WORK ITEM: Sort through the data and copy the lines holding the word "Figure".

RECORDS SHOWN:
● ● ● ● ● ● ●
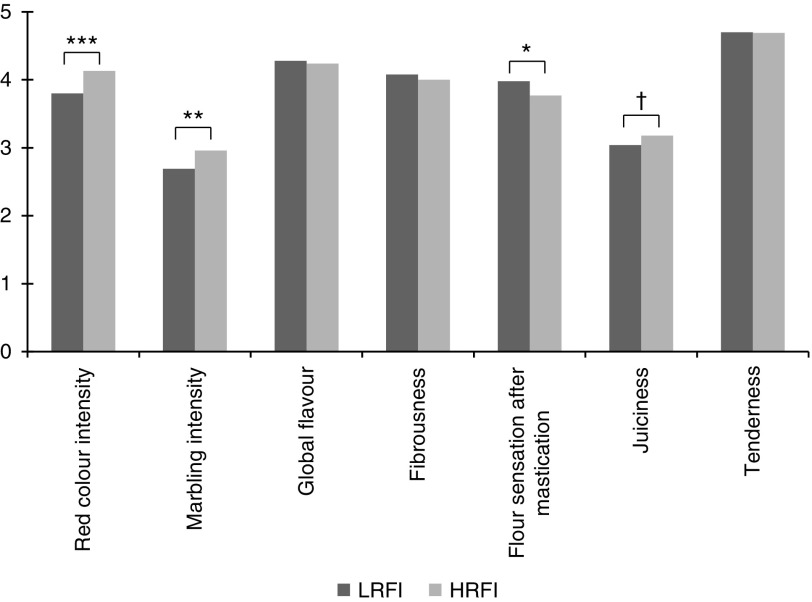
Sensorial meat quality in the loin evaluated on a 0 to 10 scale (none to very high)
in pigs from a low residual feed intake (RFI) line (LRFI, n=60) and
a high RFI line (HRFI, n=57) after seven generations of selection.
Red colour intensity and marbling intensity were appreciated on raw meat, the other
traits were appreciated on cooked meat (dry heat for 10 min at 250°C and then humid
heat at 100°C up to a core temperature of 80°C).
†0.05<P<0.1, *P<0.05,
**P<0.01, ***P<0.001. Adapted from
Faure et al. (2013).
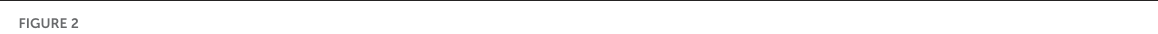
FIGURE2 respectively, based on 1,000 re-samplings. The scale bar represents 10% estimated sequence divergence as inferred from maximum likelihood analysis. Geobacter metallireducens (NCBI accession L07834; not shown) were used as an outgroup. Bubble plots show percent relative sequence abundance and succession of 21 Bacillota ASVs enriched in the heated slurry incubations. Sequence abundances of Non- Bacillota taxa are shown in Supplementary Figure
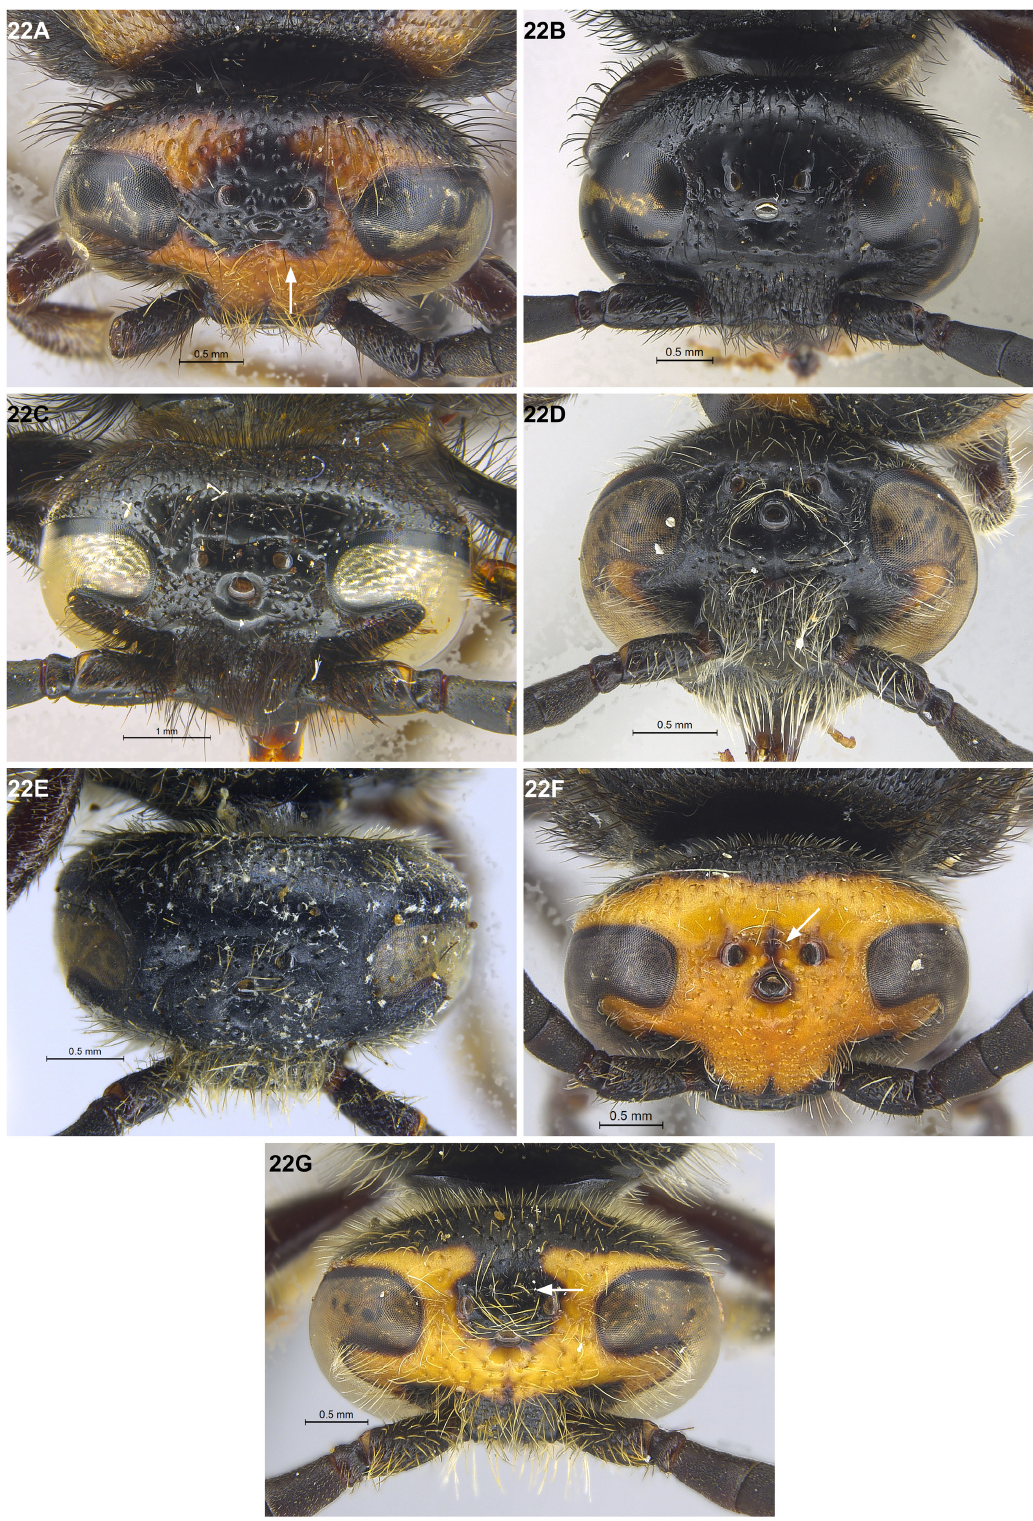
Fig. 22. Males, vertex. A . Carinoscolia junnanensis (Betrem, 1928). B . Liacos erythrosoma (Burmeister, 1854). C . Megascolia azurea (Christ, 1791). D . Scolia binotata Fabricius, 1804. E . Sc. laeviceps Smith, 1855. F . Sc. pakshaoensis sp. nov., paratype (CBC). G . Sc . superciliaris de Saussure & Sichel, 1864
● ● ● ● ● ● ●
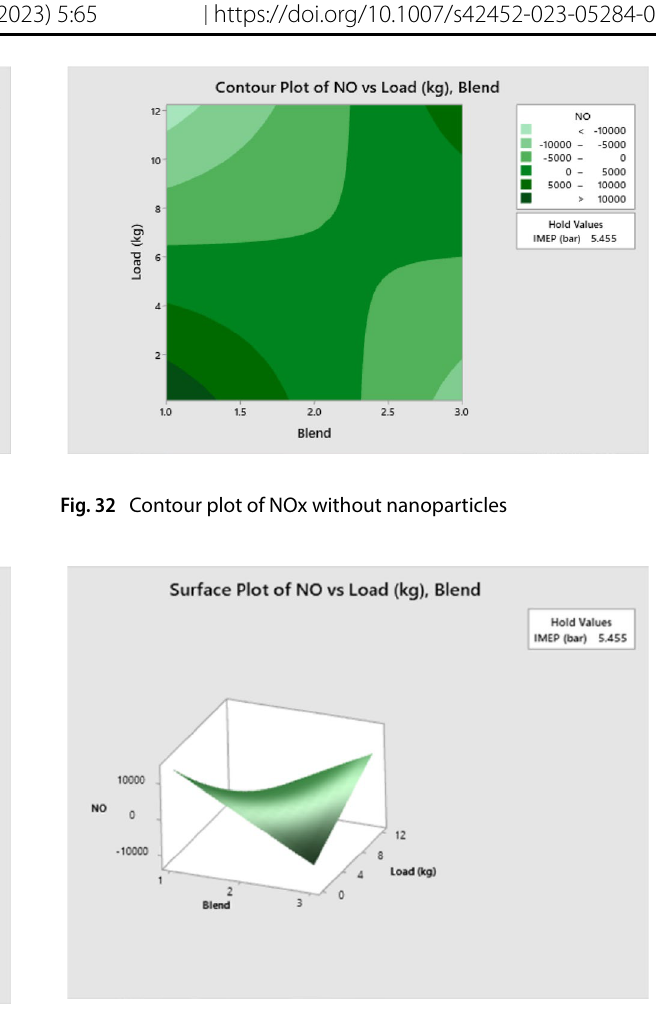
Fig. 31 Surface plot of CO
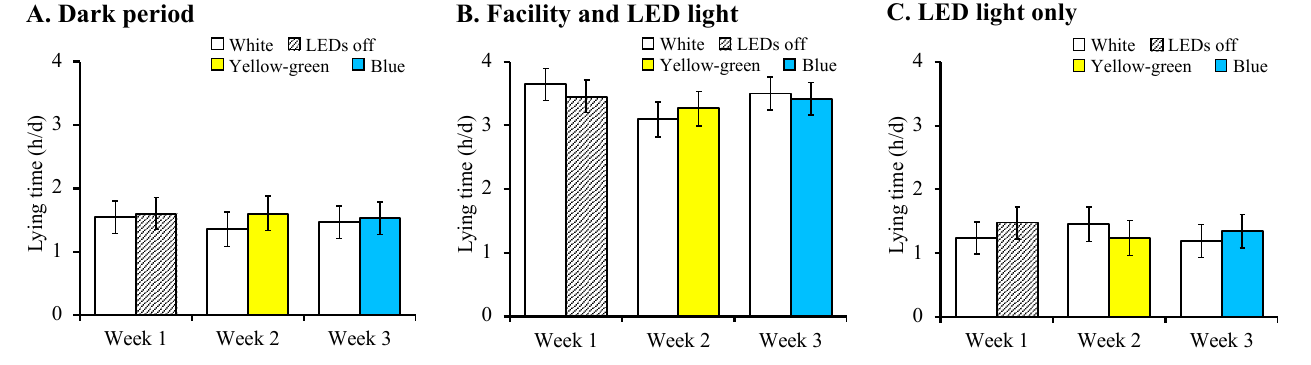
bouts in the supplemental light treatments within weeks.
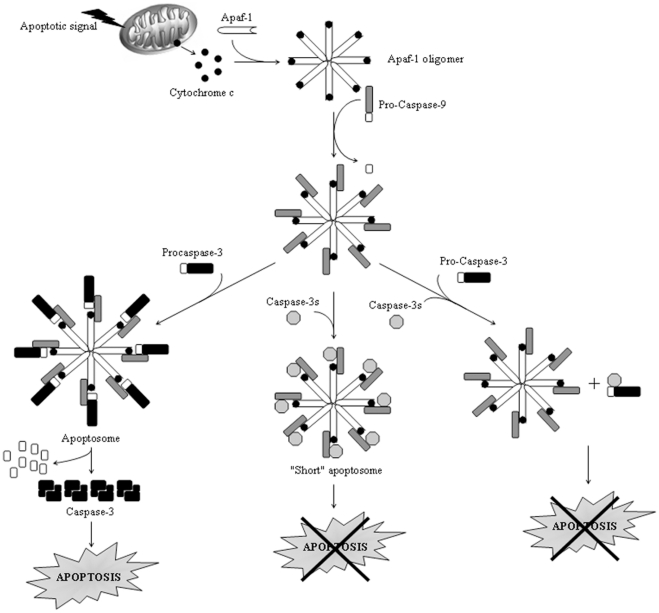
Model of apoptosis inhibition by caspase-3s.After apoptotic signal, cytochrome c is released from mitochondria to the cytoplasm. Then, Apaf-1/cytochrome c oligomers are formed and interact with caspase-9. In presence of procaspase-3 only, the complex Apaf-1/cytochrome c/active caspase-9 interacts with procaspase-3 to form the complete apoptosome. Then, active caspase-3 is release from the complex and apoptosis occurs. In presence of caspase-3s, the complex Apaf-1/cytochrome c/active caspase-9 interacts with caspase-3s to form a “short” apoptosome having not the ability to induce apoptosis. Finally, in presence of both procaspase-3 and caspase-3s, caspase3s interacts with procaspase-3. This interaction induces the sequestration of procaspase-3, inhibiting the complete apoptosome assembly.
● ● ● ● ● ● ●
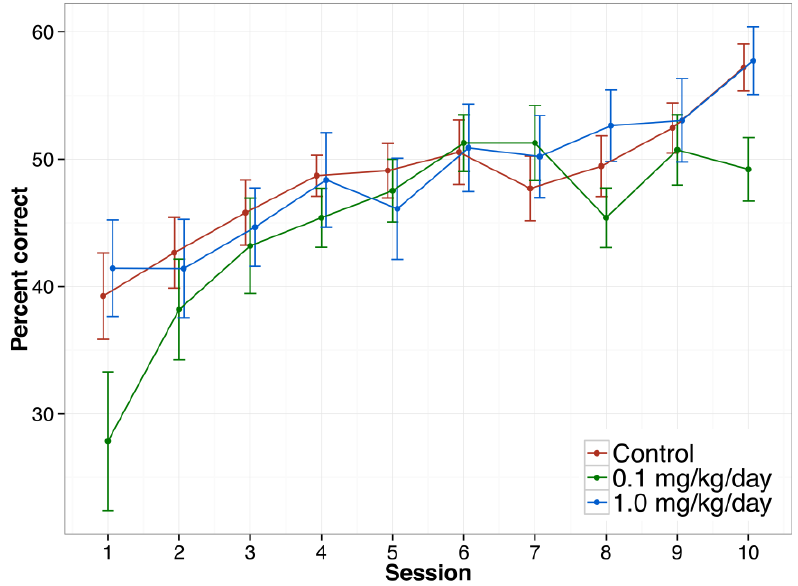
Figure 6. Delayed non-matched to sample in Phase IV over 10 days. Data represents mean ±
● ● ● ● ● ● ●
RESPONSE BELOW:
FIGURE2 respectively, based on 1,000 re-samplings. The scale bar represents 10% estimated sequence divergence as inferred from maximum likelihood analysis. Geobacter metallireducens (NCBI accession L07834; not shown) were used as an outgroup. Bubble plots show percent relative sequence abundance and succession of 21 Bacillota ASVs enriched in the heated slurry incubations. Sequence abundances of Non- Bacillota taxa are shown in Supplementary Figure
Figure 6. Delayed non-matched to sample in Phase IV over 10 days. Data represents mean ±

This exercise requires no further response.